= STORED DATA =
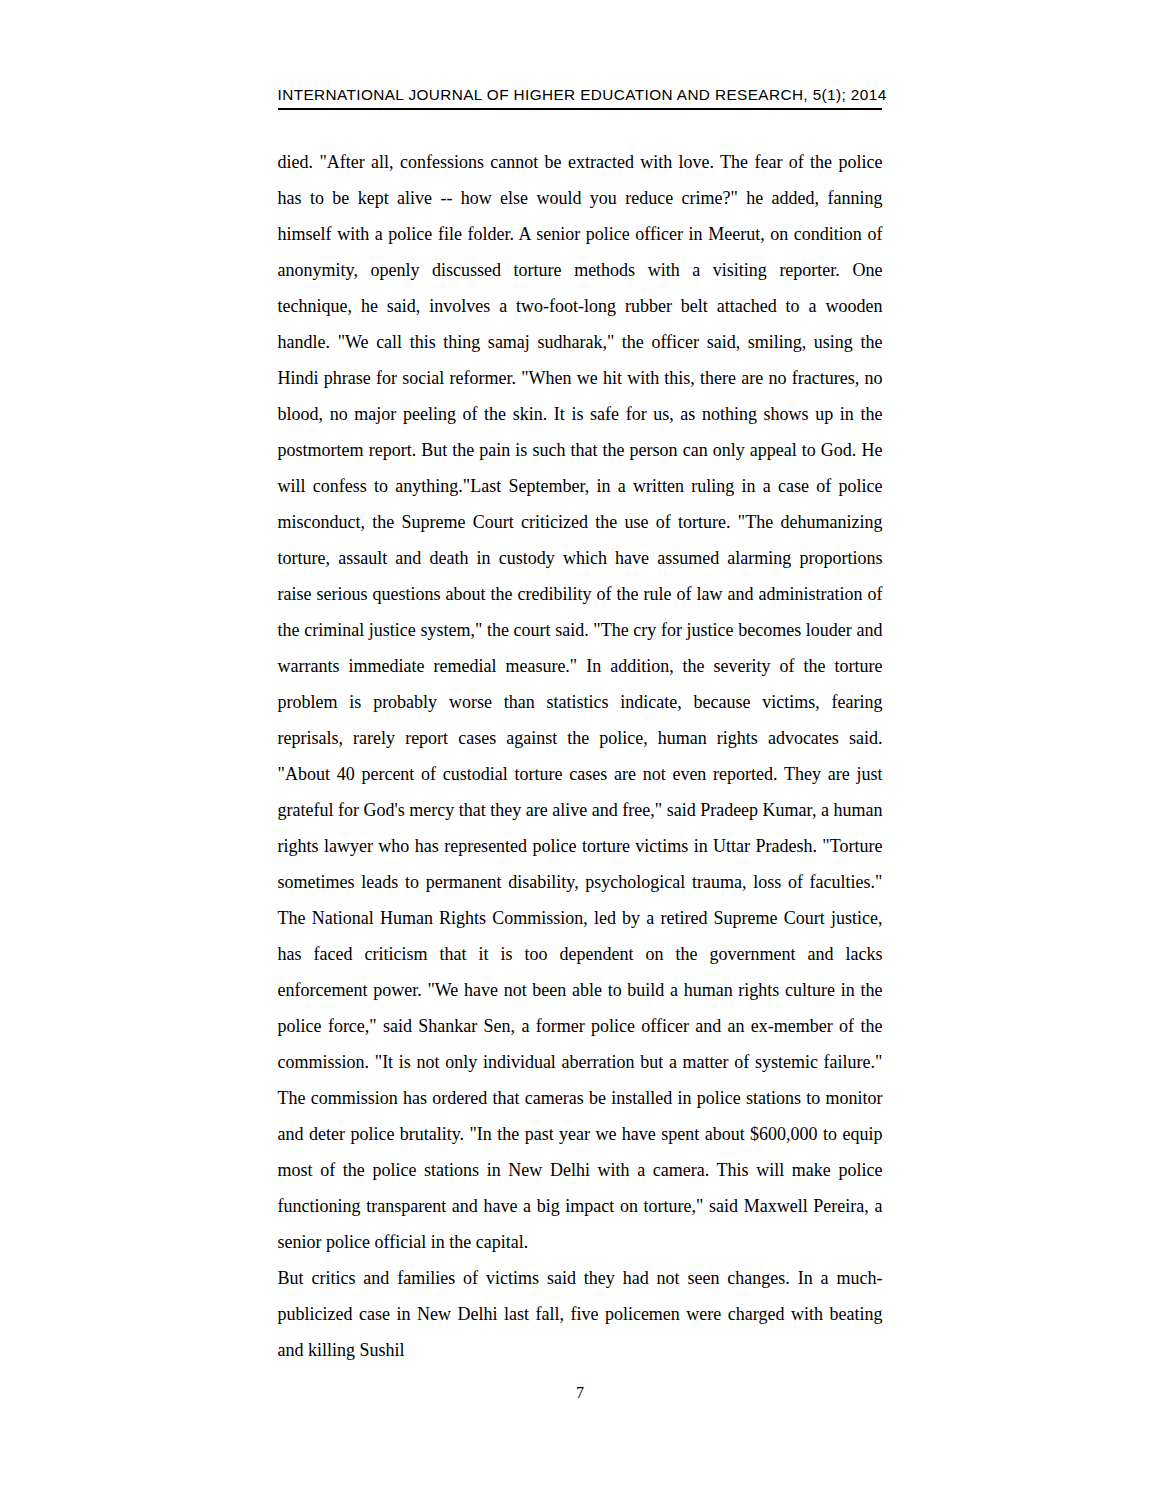INTERNATIONAL JOURNAL OF HIGHER EDUCATION AND RESEARCH, 5(1); 2014
died. "After all, confessions cannot be extracted with love. The fear of the police has to be kept alive -- how else would you reduce crime?" he added, fanning himself with a police file folder. A senior police officer in Meerut, on condition of anonymity, openly discussed torture methods with a visiting reporter. One technique, he said, involves a two-foot-long rubber belt attached to a wooden handle. "We call this thing samaj sudharak," the officer said, smiling, using the Hindi phrase for social reformer. "When we hit with this, there are no fractures, no blood, no major peeling of the skin. It is safe for us, as nothing shows up in the postmortem report. But the pain is such that the person can only appeal to God. He will confess to anything."Last September, in a written ruling in a case of police misconduct, the Supreme Court criticized the use of torture. "The dehumanizing torture, assault and death in custody which have assumed alarming proportions raise serious questions about the credibility of the rule of law and administration of the criminal justice system," the court said. "The cry for justice becomes louder and warrants immediate remedial measure." In addition, the severity of the torture problem is probably worse than statistics indicate, because victims, fearing reprisals, rarely report cases against the police, human rights advocates said. "About 40 percent of custodial torture cases are not even reported. They are just grateful for God's mercy that they are alive and free," said Pradeep Kumar, a human rights lawyer who has represented police torture victims in Uttar Pradesh. "Torture sometimes leads to permanent disability, psychological trauma, loss of faculties." The National Human Rights Commission, led by a retired Supreme Court justice, has faced criticism that it is too dependent on the government and lacks enforcement power. "We have not been able to build a human rights culture in the police force," said Shankar Sen, a former police officer and an ex-member of the commission. "It is not only individual aberration but a matter of systemic failure." The commission has ordered that cameras be installed in police stations to monitor and deter police brutality. "In the past year we have spent about $600,000 to equip most of the police stations in New Delhi with a camera. This will make police functioning transparent and have a big impact on torture," said Maxwell Pereira, a senior police official in the capital.
But critics and families of victims said they had not seen changes. In a much-publicized case in New Delhi last fall, five policemen were charged with beating and killing Sushil
7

= EXERCISE BRIEF =
Write out the material above again, word for word, minus its pictures.

= FINISHED EXERCISE =
INTERNATIONAL JOURNAL OF HIGHER EDUCATION AND RESEARCH, 5(1); 2014
died. "After all, confessions cannot be extracted with love. The fear of the police has to be kept alive -- how else would you reduce crime?" he added, fanning himself with a police file folder. A senior police officer in Meerut, on condition of anonymity, openly discussed torture methods with a visiting reporter. One technique, he said, involves a two-foot-long rubber belt attached to a wooden handle. "We call this thing samaj sudharak," the officer said, smiling, using the Hindi phrase for social reformer. "When we hit with this, there are no fractures, no blood, no major peeling of the skin. It is safe for us, as nothing shows up in the postmortem report. But the pain is such that the person can only appeal to God. He will confess to anything."Last September, in a written ruling in a case of police misconduct, the Supreme Court criticized the use of torture. "The dehumanizing torture, assault and death in custody which have assumed alarming proportions raise serious questions about the credibility of the rule of law and administration of the criminal justice system," the court said. "The cry for justice becomes louder and warrants immediate remedial measure." In addition, the severity of the torture problem is probably worse than statistics indicate, because victims, fearing reprisals, rarely report cases against the police, human rights advocates said. "About 40 percent of custodial torture cases are not even reported. They are just grateful for God's mercy that they are alive and free," said Pradeep Kumar, a human rights lawyer who has represented police torture victims in Uttar Pradesh. "Torture sometimes leads to permanent disability, psychological trauma, loss of faculties." The National Human Rights Commission, led by a retired Supreme Court justice, has faced criticism that it is too dependent on the government and lacks enforcement power. "We have not been able to build a human rights culture in the police force," said Shankar Sen, a former police officer and an ex-member of the commission. "It is not only individual aberration but a matter of systemic failure." The commission has ordered that cameras be installed in police stations to monitor and deter police brutality. "In the past year we have spent about $600,000 to equip most of the police stations in New Delhi with a camera. This will make police functioning transparent and have a big impact on torture," said Maxwell Pereira, a senior police official in the capital.
But critics and families of victims said they had not seen changes. In a much-publicized case in New Delhi last fall, five policemen were charged with beating and killing Sushil
7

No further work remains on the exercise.